Count the lines in the rows below that contain the string "does". Case counts, and your reply should be the number alone.

═══ Data for review

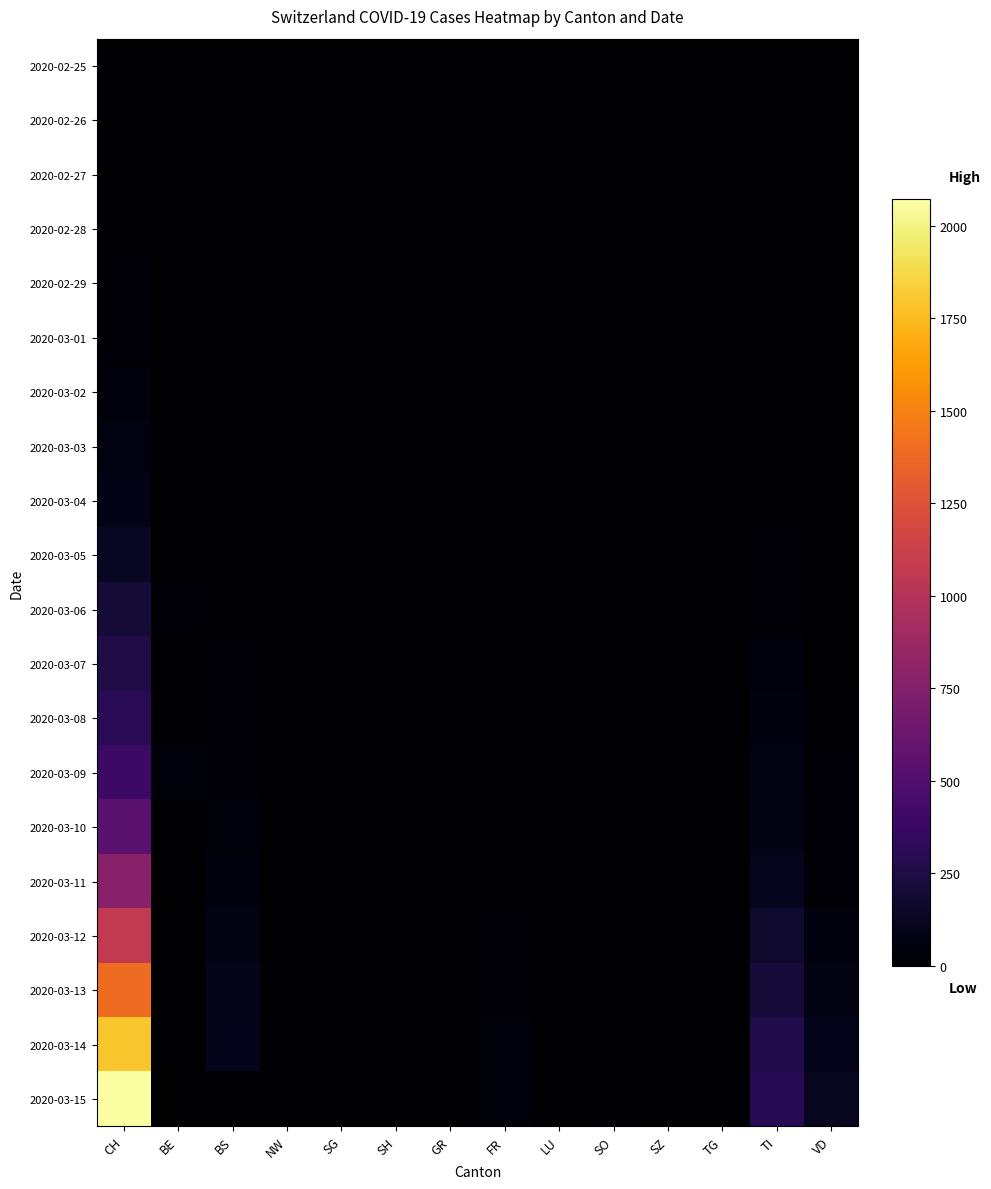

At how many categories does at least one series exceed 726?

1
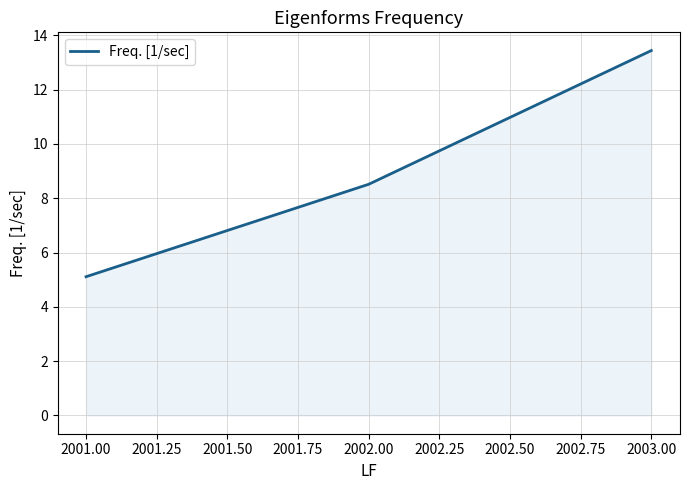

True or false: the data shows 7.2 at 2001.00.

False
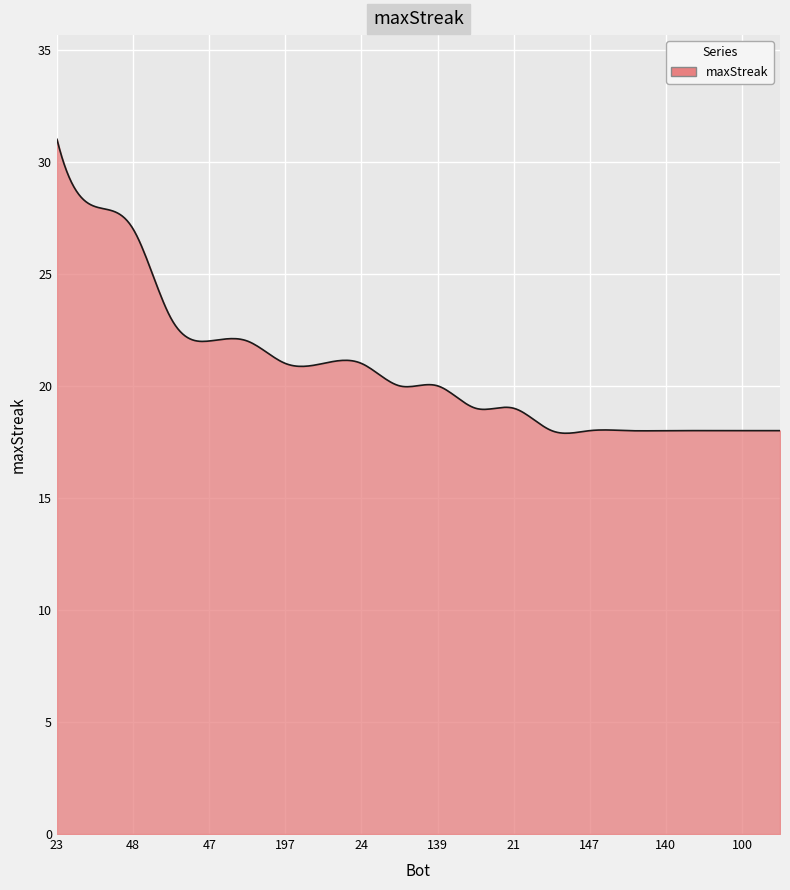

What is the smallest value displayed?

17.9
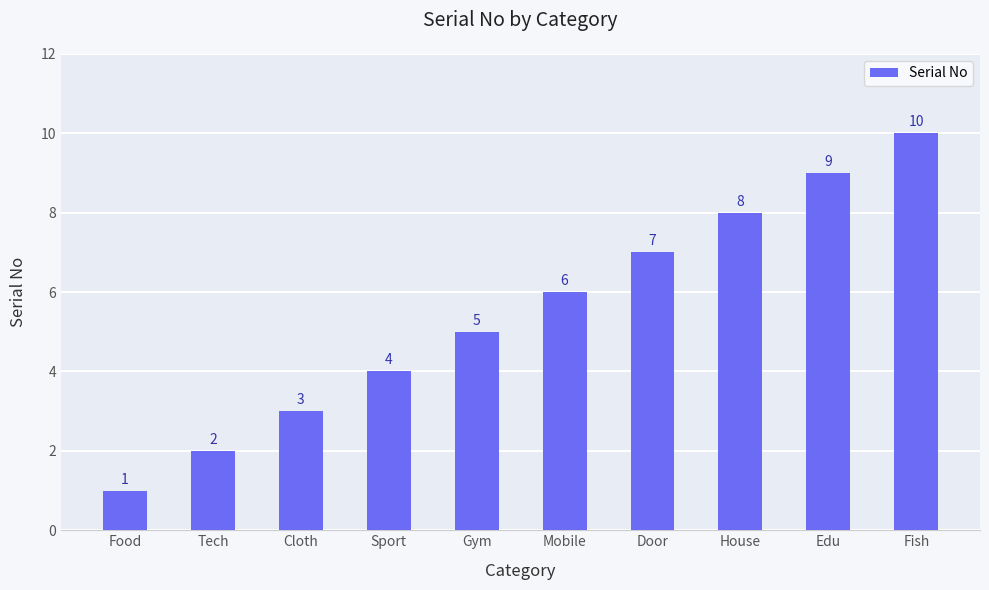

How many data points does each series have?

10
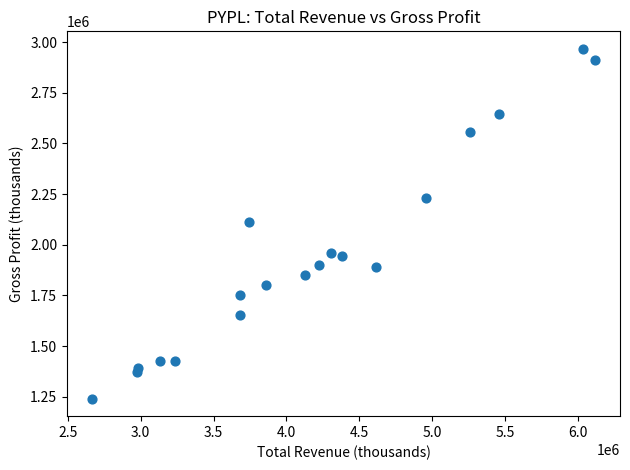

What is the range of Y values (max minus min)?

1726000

══════
═══ Data for review

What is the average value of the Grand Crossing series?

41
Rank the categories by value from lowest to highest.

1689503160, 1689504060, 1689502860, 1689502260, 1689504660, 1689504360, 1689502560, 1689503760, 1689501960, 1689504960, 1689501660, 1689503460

══════
═══ Data for review

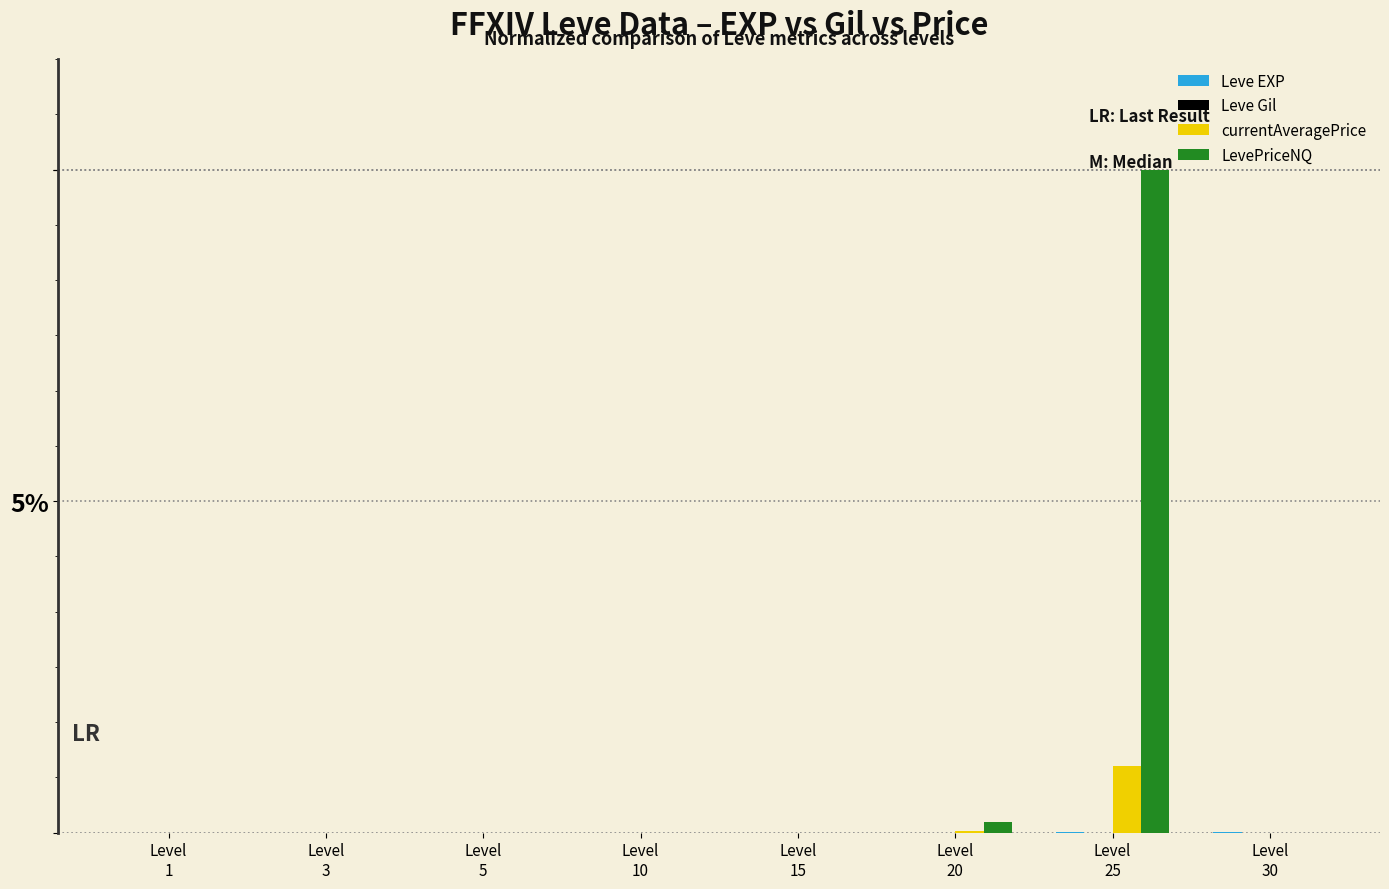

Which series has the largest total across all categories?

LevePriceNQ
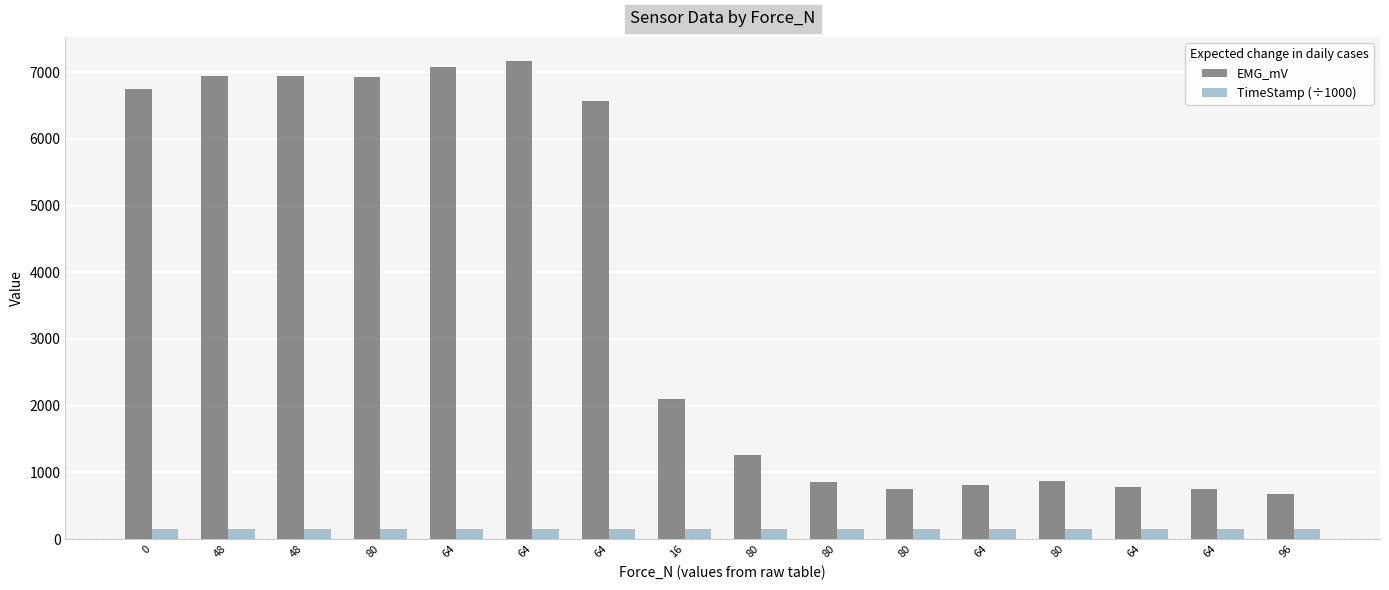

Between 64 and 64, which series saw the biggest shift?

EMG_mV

══════

The completed task:
2